The agentic AI vocabulary.
22 terms used across this guide. Definitions are deliberately short. Click a card to jump to the chapter that uses it.
RAG
↗Retrieval-Augmented Generation. Pull relevant chunks from a vector store (or hybrid search) and stuff them into the prompt so the model can answer with facts beyond its training cutoff.
CAG
↗Cache-Augmented Generation. Precompute and cache an expensive retrieval/synthesis step; serve future queries from the cache when input matches.
Tool calling
↗The LLM emits a structured 'I want to call X with args Y' message. Your code runs X and feeds the result back as another turn. Foundation of every agent.
MCP
↗Model Context Protocol. An open standard for exposing tools/resources to LLMs across vendors. Think 'USB-C for tools'.
ReAct
↗Reason + Act loop. The model alternates between thinking out loud and calling tools, until it decides it's done. The classic single-agent pattern.
Chain-of-Thought
↗Asking the model to reason step-by-step before answering.

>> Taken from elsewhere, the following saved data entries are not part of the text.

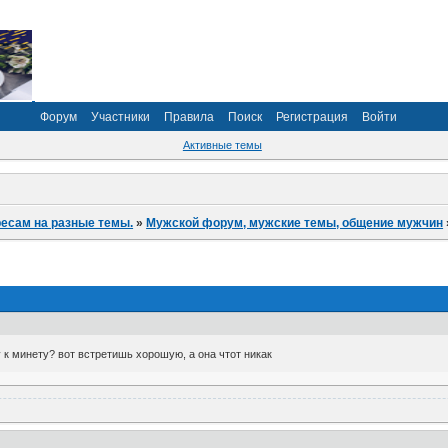
Форум
Участники
Правила
Поиск
Регистрация
Войти
Активные темы
ресам на разные темы.
»
Мужской форум, мужские темы, общение мужчин
 к минету? вот встретишь хорошую, а она чтот никак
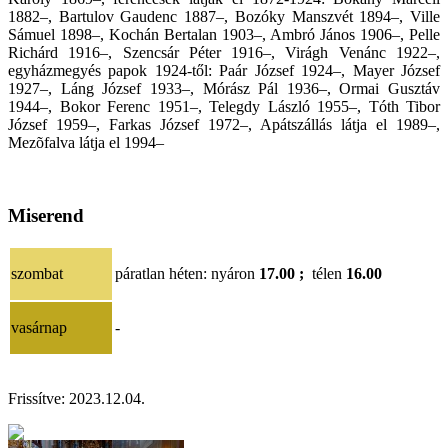
1882–, Bartulov Gaudenc 1887–, Bozóky Manszvét 1894–, Ville
Sámuel 1898–, Kochán Bertalan 1903–, Ambró János 1906–, Pelle
Richárd 1916–, Szencsár Péter 1916–, Virágh Venánc 1922–,
egyházmegyés papok 1924-től: Paár József 1924–, Mayer József
1927–, Láng József 1933–, Mórász Pál 1936–, Ormai Gusztáv
1944–, Bokor Ferenc 1951–, Telegdy László 1955–, Tóth Tibor
József 1959–, Farkas József 1972–, Apátszállás látja el 1989–,
Mezõfalva látja el 1994–
Miserend
szombat
páratlan héten: nyáron
17.00 ;
télen
16.00
vasárnap
-
Frissítve:
2023.12.04
.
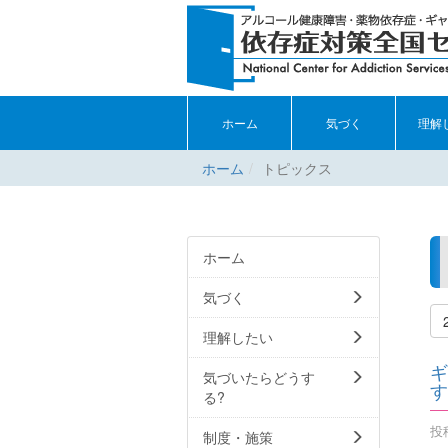
ホーム
気づく
理解
ホーム
トピックス
ホーム
気づく
理解したい
ギ
気づいたらどうす
す
る?
投稿
制度・施策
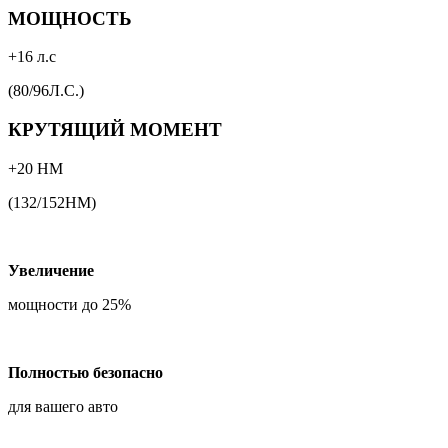
МОЩНОСТЬ
+16 л.с
(80/96Л.С.)
КРУТЯЩИЙ МОМЕНТ
+20 НМ
(132/152НМ)
Увеличение
мощности до 25%
Полностью безопасно
для вашего авто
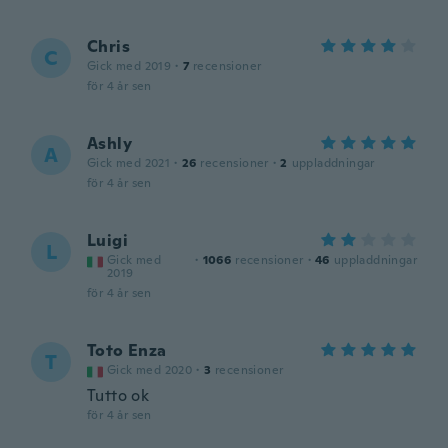
Chris
C
Gick med 2019
·
7
recensioner
för 4 år sen
Ashly
A
Gick med 2021
·
26
recensioner
·
2
uppladdningar
för 4 år sen
Luigi
L
Gick med
·
1066
recensioner
·
46
uppladdningar
2019
för 4 år sen
Toto Enza
T
Gick med 2020
·
3
recensioner
Tutto ok
för 4 år sen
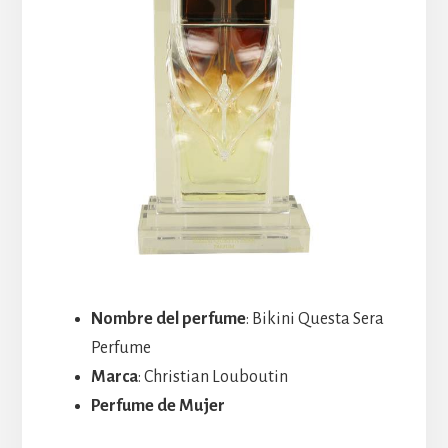
Nombre del perfume
: Bikini Questa Sera
Perfume
Marca
: Christian Louboutin
Perfume de Mujer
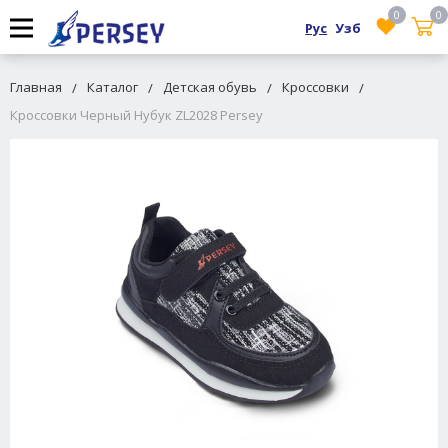
0
0
Рус
Узб
Главная
Каталог
Детская обувь
Кроссовки
Кроссовки Черный Нубук ZL2028 Persey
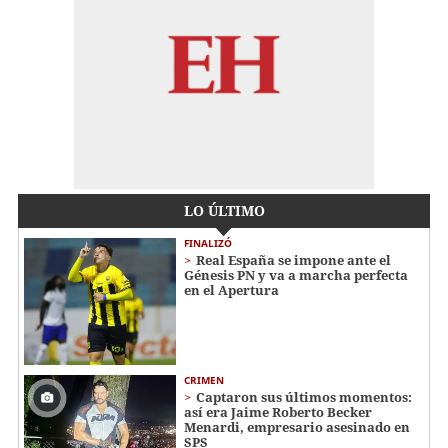
LO ÚLTIMO
FINALIZÓ
Real España se impone ante el
Génesis PN y va a marcha perfecta
en el Apertura
CRIMEN
Captaron sus últimos momentos:
así era Jaime Roberto Becker
Menardi​​​, empresario asesinado en
SPS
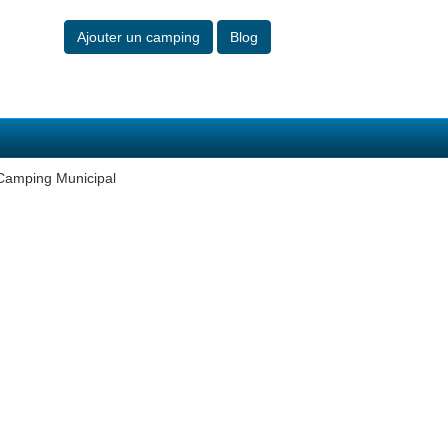
Ajouter un camping
Blog
Camping Municipal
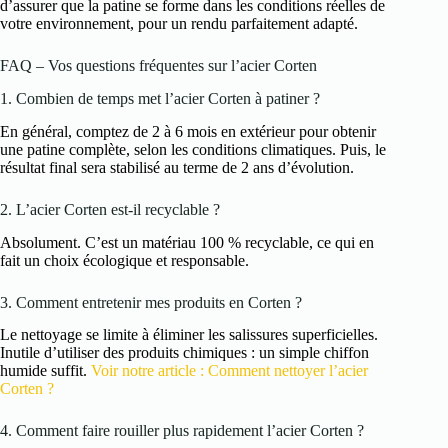
d’assurer que la patine se forme dans les conditions réelles de
votre environnement, pour un rendu parfaitement adapté.
FAQ – Vos questions fréquentes sur l’acier Corten
1. Combien de temps met l’acier Corten à patiner ?
En général, comptez de 2 à 6 mois en extérieur pour obtenir
une patine complète, selon les conditions climatiques. Puis, le
résultat final sera stabilisé au terme de 2 ans d’évolution.
2. L’acier Corten est-il recyclable ?
Absolument. C’est un matériau 100 % recyclable, ce qui en
fait un choix écologique et responsable.
3. Comment entretenir mes produits en Corten ?
Le nettoyage se limite à éliminer les salissures superficielles.
Inutile d’utiliser des produits chimiques : un simple chiffon
humide suffit.
Voir notre article : Comment nettoyer l’acier
Corten ?
4. Comment faire rouiller plus rapidement l’acier Corten ?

Improves accuracy on multi-step problems at the cost of tokens.
Reflection
↗An agent reviewing its own output and revising. The simplest form of evaluator-optimizer.
Guardrails
↗Programmatic checks before/after model calls. Block PII leaks, off-topic answers, or jailbreaks. Layer them; don't trust the model to police itself.
Evals
↗Tests for LLMs. Golden datasets + scoring (exact match, judge LLM, pairwise). The only way to know if a change is real or wishful thinking.
Token budget
↗The max tokens (input + output) a request can use. Shapes how much retrieval, history, and few-shot you can include.
Context window
↗The max tokens a model can attend to in one call. Bigger windows ≠ better — quality often degrades past the middle of the window.
Few-shot
↗Including 2-10 input/output examples in the prompt to demonstrate the desired behavior. Cheap, ferocious behavioral lever.
Structured outputs
↗Forcing the model to return JSON conforming to a schema, usually via tool calling with tool_choice locked. Eliminates parsing nightmares.
System prompt
↗The first, persistent message that defines the agent's identity, goals, and hard rules. Not user-overridable.
Temperature
↗Randomness knob. 0 = deterministic, 1 = creative, >1 = unhinged. Lower for analysis; higher for ideation.
Orchestrator
↗The top-level controller in a multi-agent system. Plans subtasks, dispatches to workers, synthesizes the result.
Evaluator-Optimizer
↗A two-role loop where one model produces and another critiques (with structured output), then a third revises. The quality powerhouse pattern.
Streaming (SSE)
↗Server-Sent Events. One-way stream from server to browser. Used to render tokens and audit events as they're produced.
Audit log
↗Append-only record of every event in an agent run: status, tool calls, tool results, reviews. Critical for debugging and trust.
Writing profile
↗Static rules describing structure, terminology, and character of the writer. Travels across all guidelines.
Guideline
↗Per-task contract: angle, audience, beats, tone, must-include/avoid. Generated, edited by humans, consumed by the writer.
Reasoning effort
↗A knob on reasoning models that allocates more compute to internal thought. 'low'/'medium'/'high'/'xhigh'. Use sparingly.